** BEGIN **
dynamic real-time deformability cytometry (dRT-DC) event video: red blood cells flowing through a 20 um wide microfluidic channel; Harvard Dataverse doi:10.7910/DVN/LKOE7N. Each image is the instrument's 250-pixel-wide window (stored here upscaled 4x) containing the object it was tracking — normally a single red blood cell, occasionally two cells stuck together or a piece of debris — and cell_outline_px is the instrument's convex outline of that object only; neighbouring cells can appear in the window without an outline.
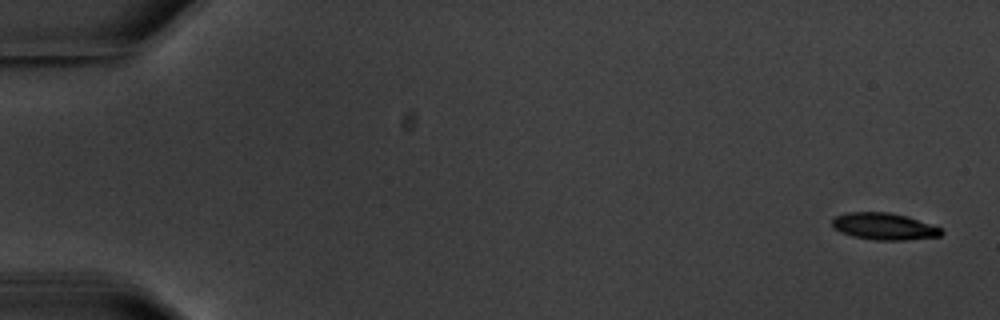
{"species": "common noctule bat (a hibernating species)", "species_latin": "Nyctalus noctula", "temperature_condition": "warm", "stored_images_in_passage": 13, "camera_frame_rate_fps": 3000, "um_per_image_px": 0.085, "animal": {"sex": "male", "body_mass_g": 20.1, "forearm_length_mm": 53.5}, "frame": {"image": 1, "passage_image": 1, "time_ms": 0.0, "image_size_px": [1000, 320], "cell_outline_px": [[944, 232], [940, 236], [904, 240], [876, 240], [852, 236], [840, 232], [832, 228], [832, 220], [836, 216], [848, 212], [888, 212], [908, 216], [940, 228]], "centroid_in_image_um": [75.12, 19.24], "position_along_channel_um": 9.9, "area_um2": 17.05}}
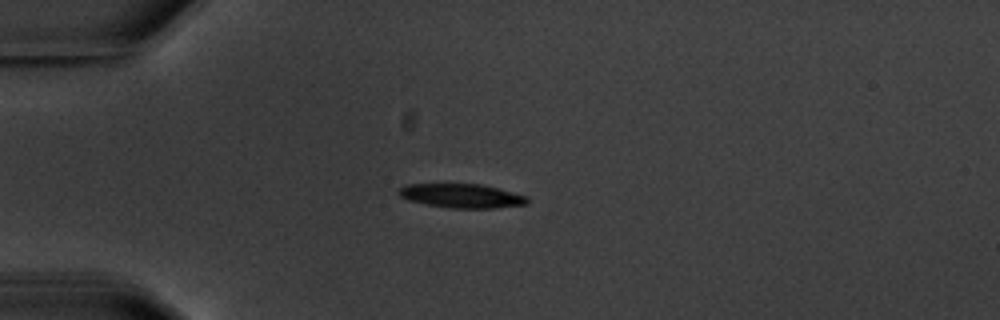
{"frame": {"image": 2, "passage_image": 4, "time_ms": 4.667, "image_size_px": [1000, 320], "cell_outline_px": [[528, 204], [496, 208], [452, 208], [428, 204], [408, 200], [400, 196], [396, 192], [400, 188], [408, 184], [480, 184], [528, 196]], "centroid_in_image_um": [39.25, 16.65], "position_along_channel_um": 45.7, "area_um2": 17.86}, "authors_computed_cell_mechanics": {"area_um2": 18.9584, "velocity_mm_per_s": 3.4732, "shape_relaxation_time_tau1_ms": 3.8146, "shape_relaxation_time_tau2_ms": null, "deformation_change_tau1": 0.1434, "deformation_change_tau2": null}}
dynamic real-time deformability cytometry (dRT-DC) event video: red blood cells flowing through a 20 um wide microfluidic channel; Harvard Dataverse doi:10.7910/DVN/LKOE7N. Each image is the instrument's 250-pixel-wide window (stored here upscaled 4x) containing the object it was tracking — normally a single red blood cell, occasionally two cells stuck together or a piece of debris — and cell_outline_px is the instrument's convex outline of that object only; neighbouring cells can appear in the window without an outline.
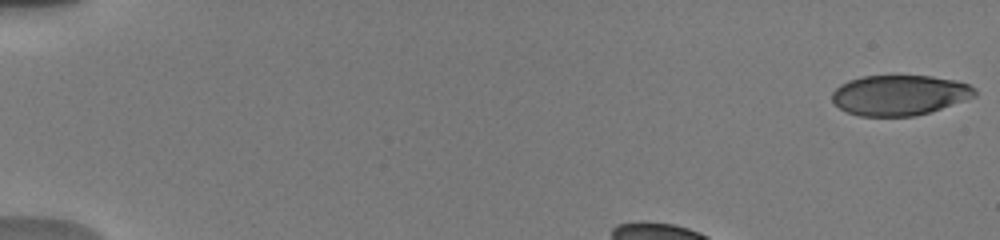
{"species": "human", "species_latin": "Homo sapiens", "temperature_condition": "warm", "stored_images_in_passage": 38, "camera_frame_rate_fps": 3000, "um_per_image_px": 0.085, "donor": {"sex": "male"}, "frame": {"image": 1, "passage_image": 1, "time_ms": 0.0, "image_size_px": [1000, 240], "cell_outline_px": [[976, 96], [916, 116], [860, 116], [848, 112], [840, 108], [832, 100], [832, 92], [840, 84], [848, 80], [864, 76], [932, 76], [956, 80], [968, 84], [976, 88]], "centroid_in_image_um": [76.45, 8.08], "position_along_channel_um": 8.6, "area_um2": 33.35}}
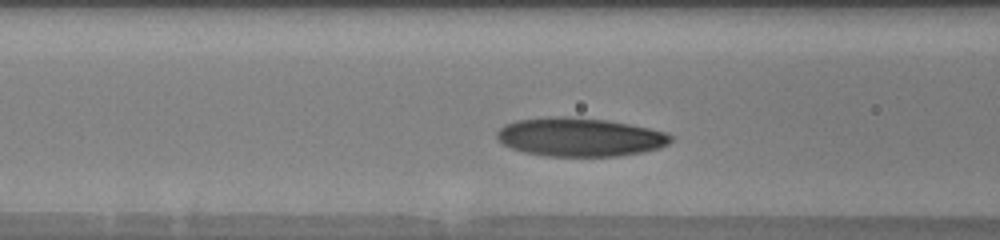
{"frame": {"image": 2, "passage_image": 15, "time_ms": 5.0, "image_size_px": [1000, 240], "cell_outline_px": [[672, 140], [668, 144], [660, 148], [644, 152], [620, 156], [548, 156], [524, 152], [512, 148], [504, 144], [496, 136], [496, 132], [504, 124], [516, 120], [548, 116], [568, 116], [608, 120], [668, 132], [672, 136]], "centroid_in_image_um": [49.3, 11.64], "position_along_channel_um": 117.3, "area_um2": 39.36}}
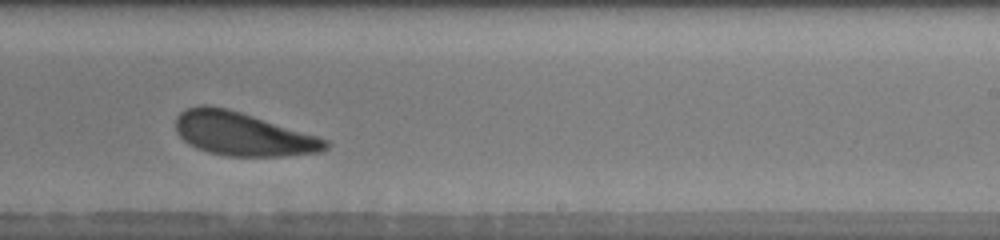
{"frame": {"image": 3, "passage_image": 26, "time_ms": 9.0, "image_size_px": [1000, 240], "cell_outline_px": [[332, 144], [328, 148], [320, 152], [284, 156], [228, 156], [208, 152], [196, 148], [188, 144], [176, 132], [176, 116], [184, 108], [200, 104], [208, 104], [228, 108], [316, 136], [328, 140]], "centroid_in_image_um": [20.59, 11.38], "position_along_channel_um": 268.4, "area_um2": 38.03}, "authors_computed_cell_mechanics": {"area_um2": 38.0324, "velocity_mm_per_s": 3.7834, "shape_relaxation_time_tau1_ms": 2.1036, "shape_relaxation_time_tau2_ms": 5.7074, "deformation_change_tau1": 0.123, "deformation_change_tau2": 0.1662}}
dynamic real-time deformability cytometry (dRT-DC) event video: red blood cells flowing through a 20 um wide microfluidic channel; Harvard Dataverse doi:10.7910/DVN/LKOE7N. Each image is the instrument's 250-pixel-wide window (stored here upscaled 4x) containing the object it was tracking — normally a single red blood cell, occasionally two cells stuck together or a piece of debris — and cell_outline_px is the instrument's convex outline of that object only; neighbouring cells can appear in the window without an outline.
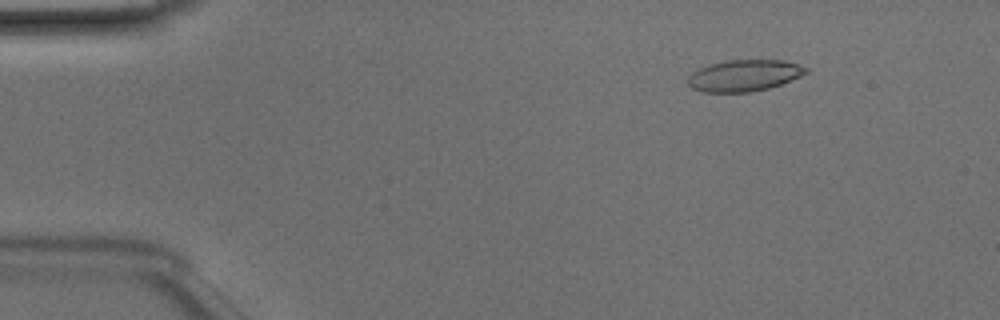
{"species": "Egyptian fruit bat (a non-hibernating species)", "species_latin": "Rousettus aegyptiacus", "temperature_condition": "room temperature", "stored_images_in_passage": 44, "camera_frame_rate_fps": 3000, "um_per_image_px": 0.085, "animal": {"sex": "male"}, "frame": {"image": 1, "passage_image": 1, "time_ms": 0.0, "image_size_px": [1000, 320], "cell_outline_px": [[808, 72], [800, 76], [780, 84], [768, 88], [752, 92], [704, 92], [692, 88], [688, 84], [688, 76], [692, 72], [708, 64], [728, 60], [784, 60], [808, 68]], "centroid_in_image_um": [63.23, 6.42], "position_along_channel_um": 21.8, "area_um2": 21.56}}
** END **
# [WRITTEN EXERCISE]
Your task is to repeat the material above exactly, without its pictures.

# [COMPLETE OUTPUT]
dynamic real-time deformability cytometry (dRT-DC) event video: red blood cells flowing through a 20 um wide microfluidic channel; Harvard Dataverse doi:10.7910/DVN/LKOE7N. Each image is the instrument's 250-pixel-wide window (stored here upscaled 4x) containing the object it was tracking — normally a single red blood cell, occasionally two cells stuck together or a piece of debris — and cell_outline_px is the instrument's convex outline of that object only; neighbouring cells can appear in the window without an outline.
{"species": "common noctule bat (a hibernating species)", "species_latin": "Nyctalus noctula", "temperature_condition": "warm", "stored_images_in_passage": 13, "camera_frame_rate_fps": 3000, "um_per_image_px": 0.085, "animal": {"sex": "male", "body_mass_g": 20.1, "forearm_length_mm": 53.5}, "frame": {"image": 1, "passage_image": 1, "time_ms": 0.0, "image_size_px": [1000, 320], "cell_outline_px": [[944, 232], [940, 236], [904, 240], [876, 240], [852, 236], [840, 232], [832, 228], [832, 220], [836, 216], [848, 212], [888, 212], [908, 216], [940, 228]], "centroid_in_image_um": [75.12, 19.24], "position_along_channel_um": 9.9, "area_um2": 17.05}}
{"frame": {"image": 2, "passage_image": 4, "time_ms": 4.667, "image_size_px": [1000, 320], "cell_outline_px": [[528, 204], [496, 208], [452, 208], [428, 204], [408, 200], [400, 196], [396, 192], [400, 188], [408, 184], [480, 184], [528, 196]], "centroid_in_image_um": [39.25, 16.65], "position_along_channel_um": 45.7, "area_um2": 17.86}, "authors_computed_cell_mechanics": {"area_um2": 18.9584, "velocity_mm_per_s": 3.4732, "shape_relaxation_time_tau1_ms": 3.8146, "shape_relaxation_time_tau2_ms": null, "deformation_change_tau1": 0.1434, "deformation_change_tau2": null}}
dynamic real-time deformability cytometry (dRT-DC) event video: red blood cells flowing through a 20 um wide microfluidic channel; Harvard Dataverse doi:10.7910/DVN/LKOE7N. Each image is the instrument's 250-pixel-wide window (stored here upscaled 4x) containing the object it was tracking — normally a single red blood cell, occasionally two cells stuck together or a piece of debris — and cell_outline_px is the instrument's convex outline of that object only; neighbouring cells can appear in the window without an outline.
{"species": "human", "species_latin": "Homo sapiens", "temperature_condition": "warm", "stored_images_in_passage": 38, "camera_frame_rate_fps": 3000, "um_per_image_px": 0.085, "donor": {"sex": "male"}, "frame": {"image": 1, "passage_image": 1, "time_ms": 0.0, "image_size_px": [1000, 240], "cell_outline_px": [[976, 96], [916, 116], [860, 116], [848, 112], [840, 108], [832, 100], [832, 92], [840, 84], [848, 80], [864, 76], [932, 76], [956, 80], [968, 84], [976, 88]], "centroid_in_image_um": [76.45, 8.08], "position_along_channel_um": 8.6, "area_um2": 33.35}}
{"frame": {"image": 2, "passage_image": 15, "time_ms": 5.0, "image_size_px": [1000, 240], "cell_outline_px": [[672, 140], [668, 144], [660, 148], [644, 152], [620, 156], [548, 156], [524, 152], [512, 148], [504, 144], [496, 136], [496, 132], [504, 124], [516, 120], [548, 116], [568, 116], [608, 120], [668, 132], [672, 136]], "centroid_in_image_um": [49.3, 11.64], "position_along_channel_um": 117.3, "area_um2": 39.36}}
{"frame": {"image": 3, "passage_image": 26, "time_ms": 9.0, "image_size_px": [1000, 240], "cell_outline_px": [[332, 144], [328, 148], [320, 152], [284, 156], [228, 156], [208, 152], [196, 148], [188, 144], [176, 132], [176, 116], [184, 108], [200, 104], [208, 104], [228, 108], [316, 136], [328, 140]], "centroid_in_image_um": [20.59, 11.38], "position_along_channel_um": 268.4, "area_um2": 38.03}, "authors_computed_cell_mechanics": {"area_um2": 38.0324, "velocity_mm_per_s": 3.7834, "shape_relaxation_time_tau1_ms": 2.1036, "shape_relaxation_time_tau2_ms": 5.7074, "deformation_change_tau1": 0.123, "deformation_change_tau2": 0.1662}}
dynamic real-time deformability cytometry (dRT-DC) event video: red blood cells flowing through a 20 um wide microfluidic channel; Harvard Dataverse doi:10.7910/DVN/LKOE7N. Each image is the instrument's 250-pixel-wide window (stored here upscaled 4x) containing the object it was tracking — normally a single red blood cell, occasionally two cells stuck together or a piece of debris — and cell_outline_px is the instrument's convex outline of that object only; neighbouring cells can appear in the window without an outline.
{"species": "Egyptian fruit bat (a non-hibernating species)", "species_latin": "Rousettus aegyptiacus", "temperature_condition": "room temperature", "stored_images_in_passage": 44, "camera_frame_rate_fps": 3000, "um_per_image_px": 0.085, "animal": {"sex": "male"}, "frame": {"image": 1, "passage_image": 1, "time_ms": 0.0, "image_size_px": [1000, 320], "cell_outline_px": [[808, 72], [800, 76], [780, 84], [768, 88], [752, 92], [704, 92], [692, 88], [688, 84], [688, 76], [692, 72], [708, 64], [728, 60], [784, 60], [808, 68]], "centroid_in_image_um": [63.23, 6.42], "position_along_channel_um": 21.8, "area_um2": 21.56}}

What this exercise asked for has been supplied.